:: Exercise input ::

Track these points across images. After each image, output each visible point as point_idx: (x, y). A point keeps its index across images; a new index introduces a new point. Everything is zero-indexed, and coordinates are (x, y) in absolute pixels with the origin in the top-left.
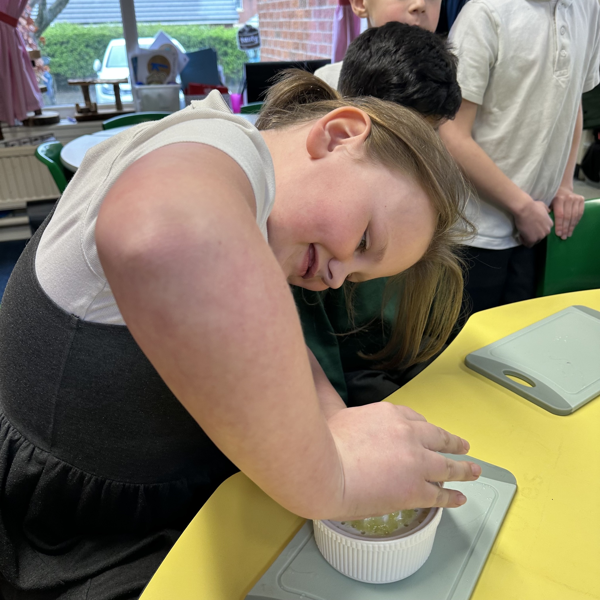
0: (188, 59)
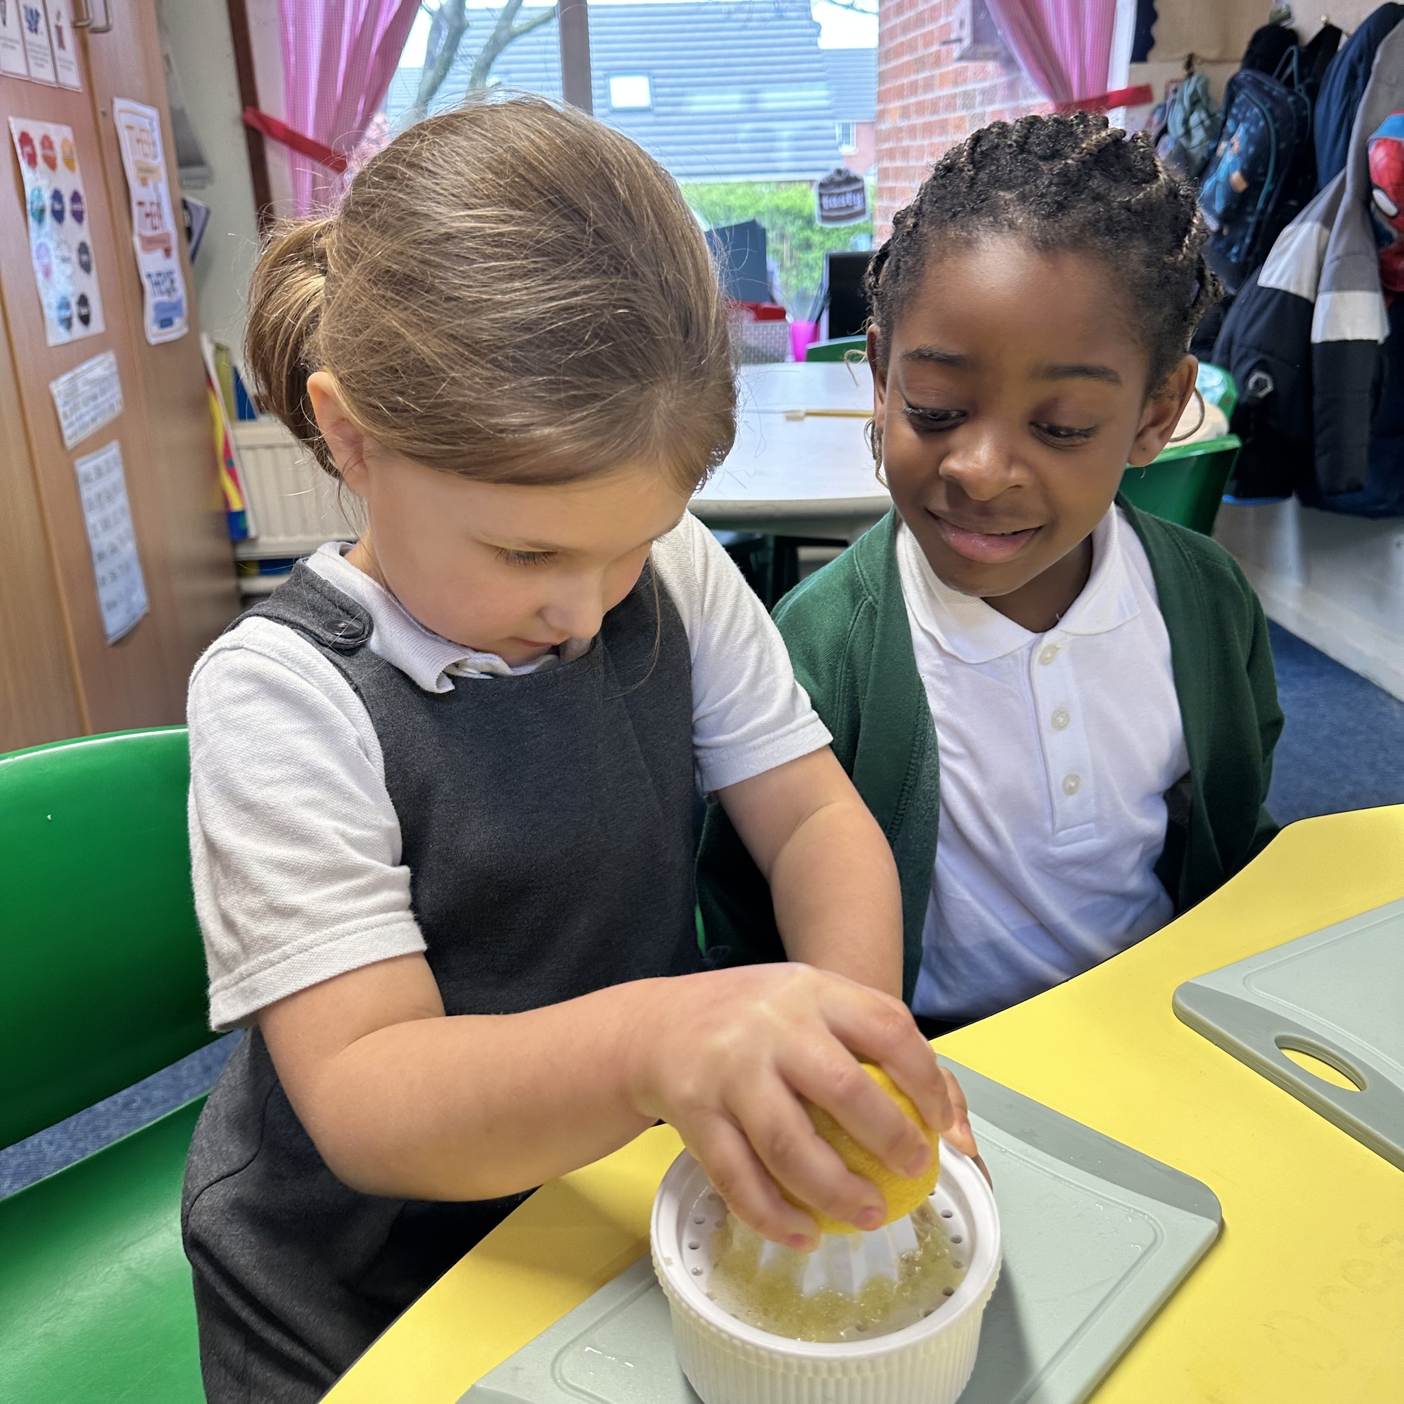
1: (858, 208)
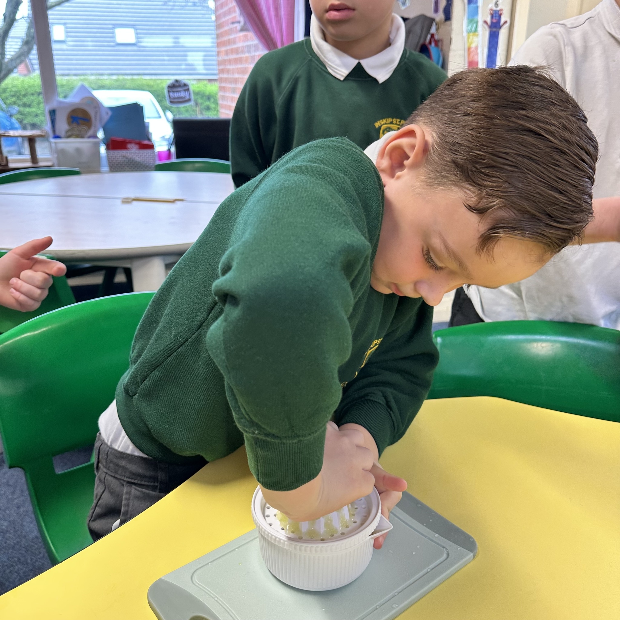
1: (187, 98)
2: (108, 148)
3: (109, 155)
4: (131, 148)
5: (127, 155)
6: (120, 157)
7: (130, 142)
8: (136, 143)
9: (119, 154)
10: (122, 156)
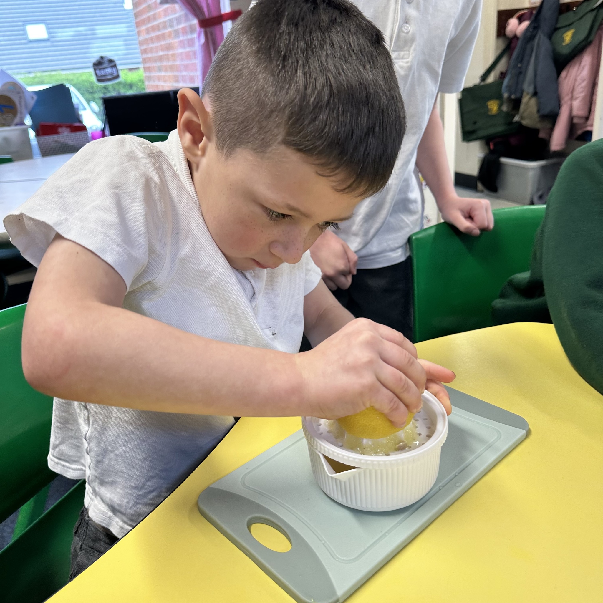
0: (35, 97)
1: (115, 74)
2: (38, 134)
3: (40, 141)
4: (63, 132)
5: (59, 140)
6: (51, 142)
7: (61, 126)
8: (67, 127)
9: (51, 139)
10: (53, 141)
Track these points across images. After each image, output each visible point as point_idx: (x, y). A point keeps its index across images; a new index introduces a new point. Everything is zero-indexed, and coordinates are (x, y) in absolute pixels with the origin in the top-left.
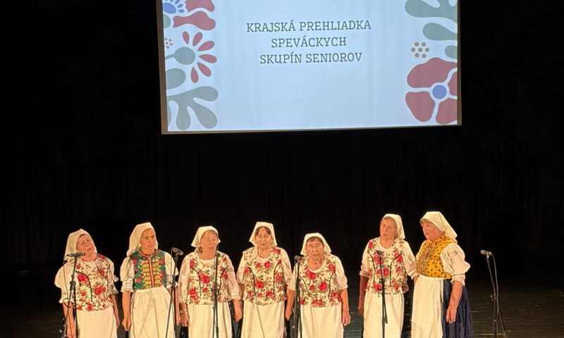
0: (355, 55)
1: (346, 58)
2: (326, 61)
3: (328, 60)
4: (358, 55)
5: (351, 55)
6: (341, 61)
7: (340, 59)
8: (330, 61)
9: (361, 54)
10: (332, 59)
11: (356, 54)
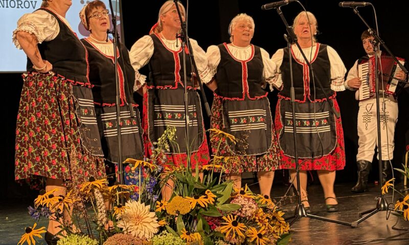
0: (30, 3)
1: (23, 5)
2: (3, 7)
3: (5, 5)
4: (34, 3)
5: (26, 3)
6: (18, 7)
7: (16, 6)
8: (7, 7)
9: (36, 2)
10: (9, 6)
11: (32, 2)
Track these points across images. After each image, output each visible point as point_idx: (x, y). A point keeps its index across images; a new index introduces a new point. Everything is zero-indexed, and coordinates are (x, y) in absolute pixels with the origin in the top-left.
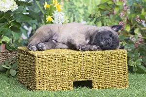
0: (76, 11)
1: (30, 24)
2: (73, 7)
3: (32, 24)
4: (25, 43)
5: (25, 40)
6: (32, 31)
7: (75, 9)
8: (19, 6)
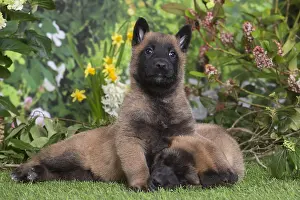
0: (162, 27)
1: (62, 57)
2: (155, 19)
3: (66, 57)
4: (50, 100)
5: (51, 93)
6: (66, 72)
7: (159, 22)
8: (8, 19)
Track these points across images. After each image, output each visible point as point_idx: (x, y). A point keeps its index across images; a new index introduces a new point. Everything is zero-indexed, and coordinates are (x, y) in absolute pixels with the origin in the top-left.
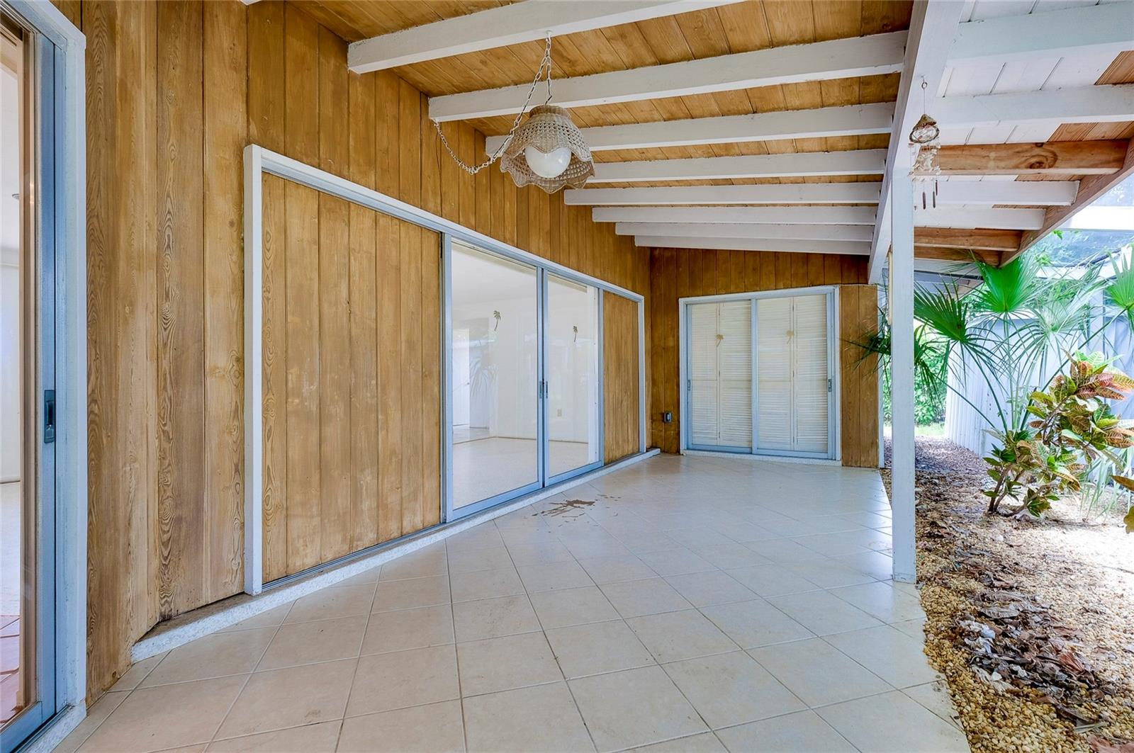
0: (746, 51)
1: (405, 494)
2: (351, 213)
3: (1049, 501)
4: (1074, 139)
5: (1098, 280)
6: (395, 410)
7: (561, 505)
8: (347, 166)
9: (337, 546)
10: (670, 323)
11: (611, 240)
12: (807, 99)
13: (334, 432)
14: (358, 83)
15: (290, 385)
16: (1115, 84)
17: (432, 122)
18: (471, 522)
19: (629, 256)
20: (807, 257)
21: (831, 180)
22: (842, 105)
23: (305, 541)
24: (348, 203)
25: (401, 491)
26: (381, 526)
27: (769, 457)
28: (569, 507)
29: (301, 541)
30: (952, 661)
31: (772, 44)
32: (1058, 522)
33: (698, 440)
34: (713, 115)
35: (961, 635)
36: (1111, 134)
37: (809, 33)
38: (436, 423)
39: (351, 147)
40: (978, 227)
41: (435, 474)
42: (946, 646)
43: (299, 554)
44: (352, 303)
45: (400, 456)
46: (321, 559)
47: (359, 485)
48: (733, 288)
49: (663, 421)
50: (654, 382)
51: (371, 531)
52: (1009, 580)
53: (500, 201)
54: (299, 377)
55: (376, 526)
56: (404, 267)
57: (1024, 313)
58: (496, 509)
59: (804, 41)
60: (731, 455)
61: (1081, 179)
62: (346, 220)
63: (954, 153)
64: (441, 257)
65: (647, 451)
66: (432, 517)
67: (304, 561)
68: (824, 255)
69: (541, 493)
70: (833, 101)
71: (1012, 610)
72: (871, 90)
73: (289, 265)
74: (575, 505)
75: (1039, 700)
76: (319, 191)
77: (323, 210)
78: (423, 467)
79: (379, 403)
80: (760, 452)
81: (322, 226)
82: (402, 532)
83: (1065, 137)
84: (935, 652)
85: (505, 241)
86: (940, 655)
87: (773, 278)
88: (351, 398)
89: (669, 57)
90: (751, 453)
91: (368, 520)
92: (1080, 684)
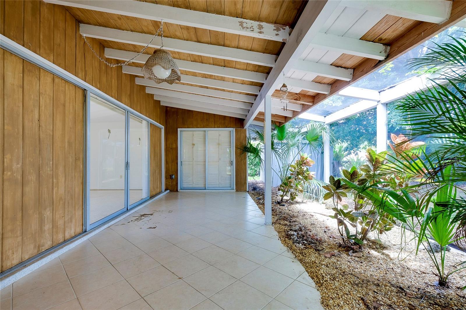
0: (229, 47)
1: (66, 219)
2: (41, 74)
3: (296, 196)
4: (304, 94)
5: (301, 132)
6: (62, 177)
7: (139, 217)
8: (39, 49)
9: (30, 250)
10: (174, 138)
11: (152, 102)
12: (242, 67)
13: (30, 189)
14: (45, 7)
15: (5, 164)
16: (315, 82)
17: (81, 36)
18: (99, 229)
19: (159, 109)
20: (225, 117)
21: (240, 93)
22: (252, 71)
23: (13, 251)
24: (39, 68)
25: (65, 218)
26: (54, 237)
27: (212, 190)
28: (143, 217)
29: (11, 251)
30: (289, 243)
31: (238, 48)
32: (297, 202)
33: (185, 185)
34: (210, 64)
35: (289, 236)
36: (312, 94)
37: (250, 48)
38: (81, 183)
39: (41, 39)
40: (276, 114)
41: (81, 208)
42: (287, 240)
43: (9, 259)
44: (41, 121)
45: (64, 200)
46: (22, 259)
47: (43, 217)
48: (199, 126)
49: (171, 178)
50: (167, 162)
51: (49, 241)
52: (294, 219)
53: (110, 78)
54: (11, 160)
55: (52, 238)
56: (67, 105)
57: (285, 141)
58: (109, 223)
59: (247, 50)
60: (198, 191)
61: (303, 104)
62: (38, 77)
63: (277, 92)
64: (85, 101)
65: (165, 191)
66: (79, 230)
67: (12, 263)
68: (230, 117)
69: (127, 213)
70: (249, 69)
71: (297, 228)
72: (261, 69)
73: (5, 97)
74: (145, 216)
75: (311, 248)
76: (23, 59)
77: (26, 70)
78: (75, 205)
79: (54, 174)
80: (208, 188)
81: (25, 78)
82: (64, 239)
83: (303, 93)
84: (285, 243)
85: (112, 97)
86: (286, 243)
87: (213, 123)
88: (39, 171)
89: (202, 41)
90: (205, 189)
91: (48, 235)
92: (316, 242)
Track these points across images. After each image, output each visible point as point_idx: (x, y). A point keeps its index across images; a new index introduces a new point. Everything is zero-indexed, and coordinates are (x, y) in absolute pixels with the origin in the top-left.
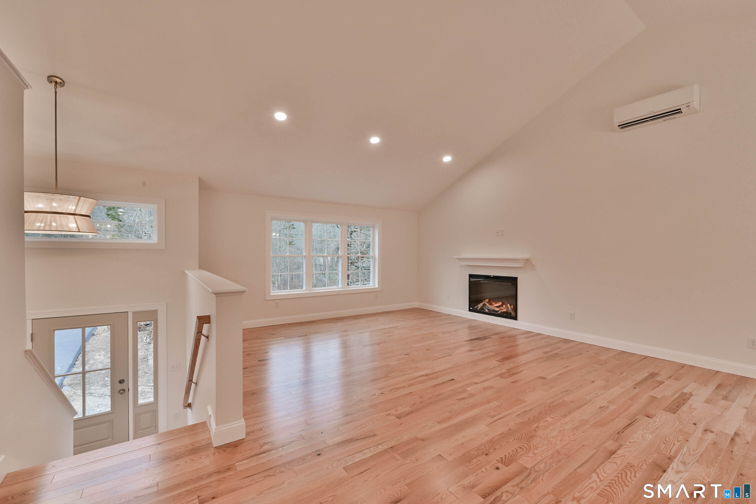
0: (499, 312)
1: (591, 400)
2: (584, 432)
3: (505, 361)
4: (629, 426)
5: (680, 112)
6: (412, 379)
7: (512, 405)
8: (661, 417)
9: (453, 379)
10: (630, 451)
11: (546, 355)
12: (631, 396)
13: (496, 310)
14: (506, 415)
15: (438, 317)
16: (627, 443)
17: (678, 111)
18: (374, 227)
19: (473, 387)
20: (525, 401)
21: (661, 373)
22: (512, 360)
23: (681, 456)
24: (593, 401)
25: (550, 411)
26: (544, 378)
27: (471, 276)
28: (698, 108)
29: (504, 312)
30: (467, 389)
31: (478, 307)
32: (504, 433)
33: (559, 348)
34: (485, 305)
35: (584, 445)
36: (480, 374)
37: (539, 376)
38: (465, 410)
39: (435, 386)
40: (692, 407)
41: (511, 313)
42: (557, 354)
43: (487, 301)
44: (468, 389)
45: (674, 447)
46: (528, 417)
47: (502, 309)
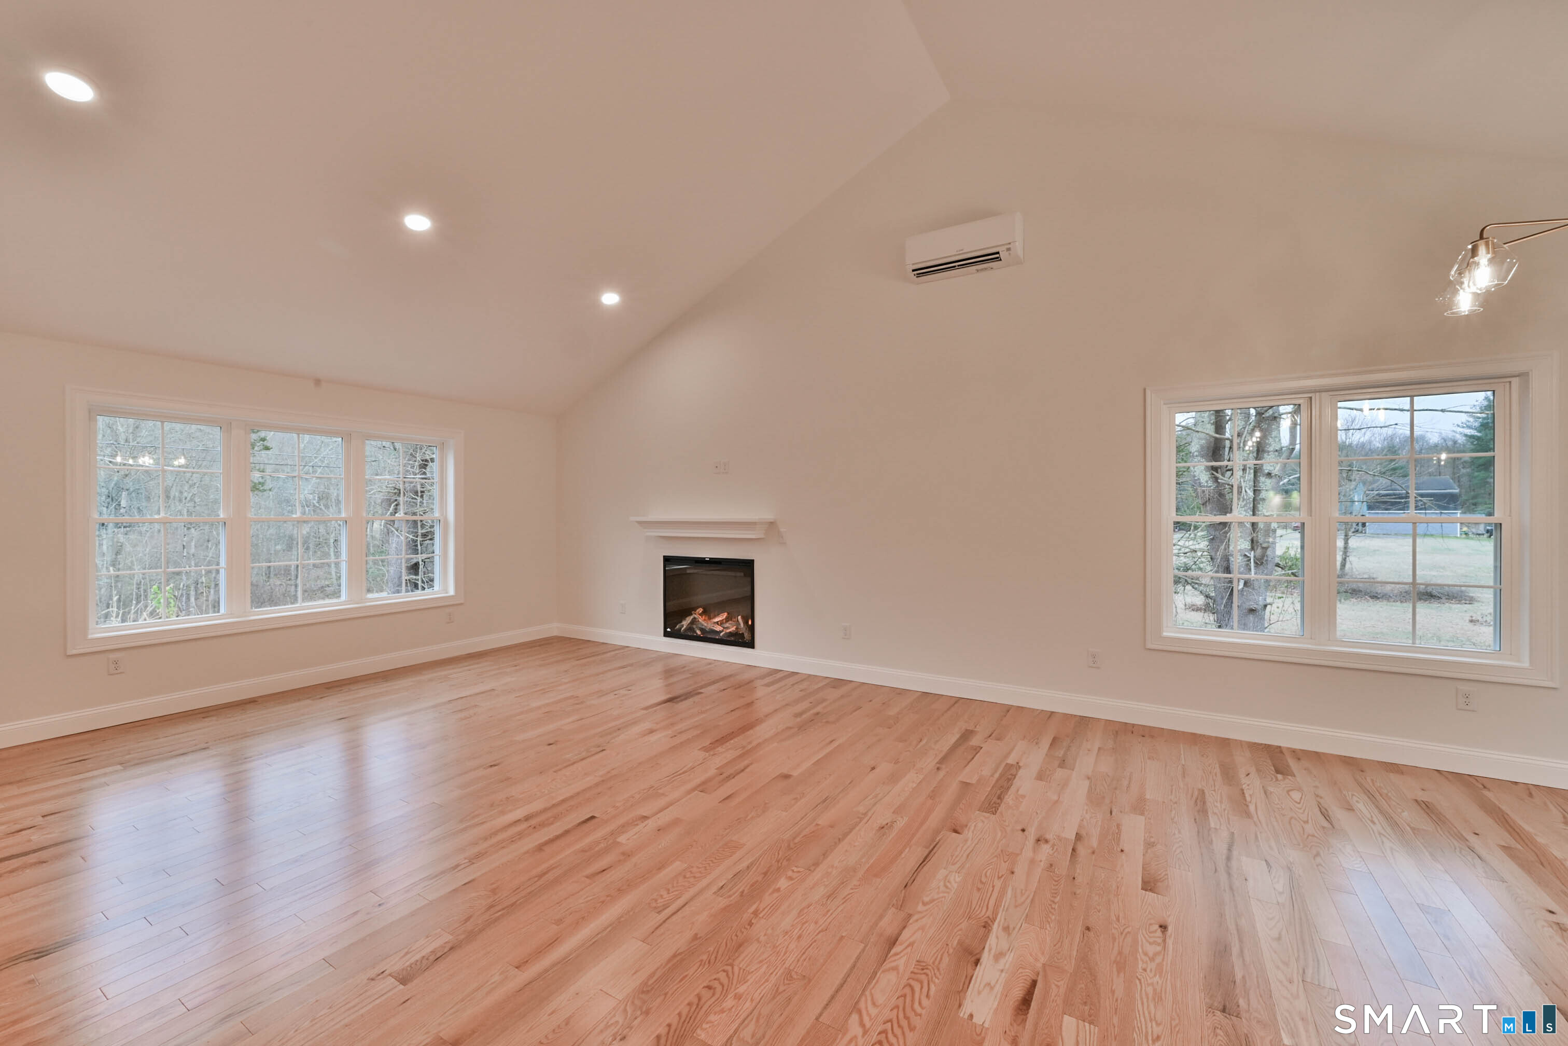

:::

> _Exercise details_
In the listing above, find the line holding "1: (405, 494)" and the line holding "53: (500, 201)", then output those two lines and every line between them exactly.

> _Result for this task_
1: (405, 494)
2: (351, 213)
3: (1049, 501)
4: (1074, 139)
5: (1098, 280)
6: (395, 410)
7: (561, 505)
8: (347, 166)
9: (337, 546)
10: (670, 323)
11: (611, 240)
12: (807, 99)
13: (334, 432)
14: (358, 83)
15: (290, 385)
16: (1115, 84)
17: (432, 122)
18: (471, 522)
19: (629, 256)
20: (807, 257)
21: (831, 180)
22: (842, 105)
23: (305, 541)
24: (348, 203)
25: (401, 491)
26: (381, 526)
27: (769, 457)
28: (569, 507)
29: (301, 541)
30: (952, 661)
31: (772, 44)
32: (1058, 522)
33: (698, 440)
34: (713, 115)
35: (961, 635)
36: (1111, 134)
37: (809, 33)
38: (436, 423)
39: (351, 147)
40: (978, 227)
41: (435, 474)
42: (946, 646)
43: (299, 554)
44: (352, 303)
45: (400, 456)
46: (321, 559)
47: (359, 485)
48: (733, 288)
49: (663, 421)
50: (654, 382)
51: (371, 531)
52: (1009, 580)
53: (500, 201)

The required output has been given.